Segment Open

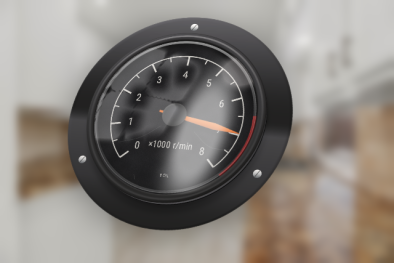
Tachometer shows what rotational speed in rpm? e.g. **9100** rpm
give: **7000** rpm
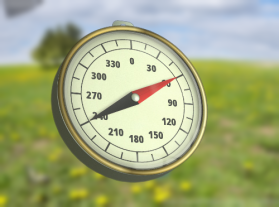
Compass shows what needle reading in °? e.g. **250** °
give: **60** °
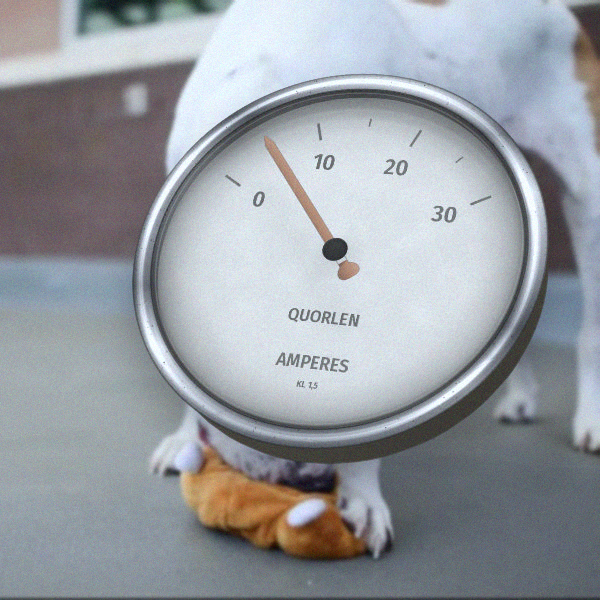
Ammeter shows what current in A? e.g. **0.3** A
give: **5** A
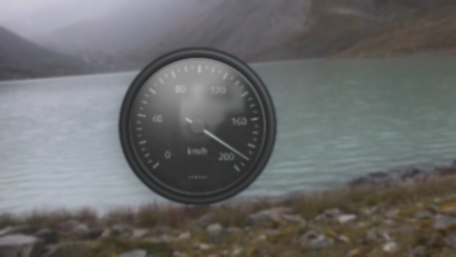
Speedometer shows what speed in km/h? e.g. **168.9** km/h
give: **190** km/h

Segment Closed

Rewrite the material above, changing every "shows what" to "indicates what" and leaving the rest as it stands. Omit the pictures from your version.

Tachometer indicates what rotational speed in rpm? e.g. **9100** rpm
give: **7000** rpm
Compass indicates what needle reading in °? e.g. **250** °
give: **60** °
Ammeter indicates what current in A? e.g. **0.3** A
give: **5** A
Speedometer indicates what speed in km/h? e.g. **168.9** km/h
give: **190** km/h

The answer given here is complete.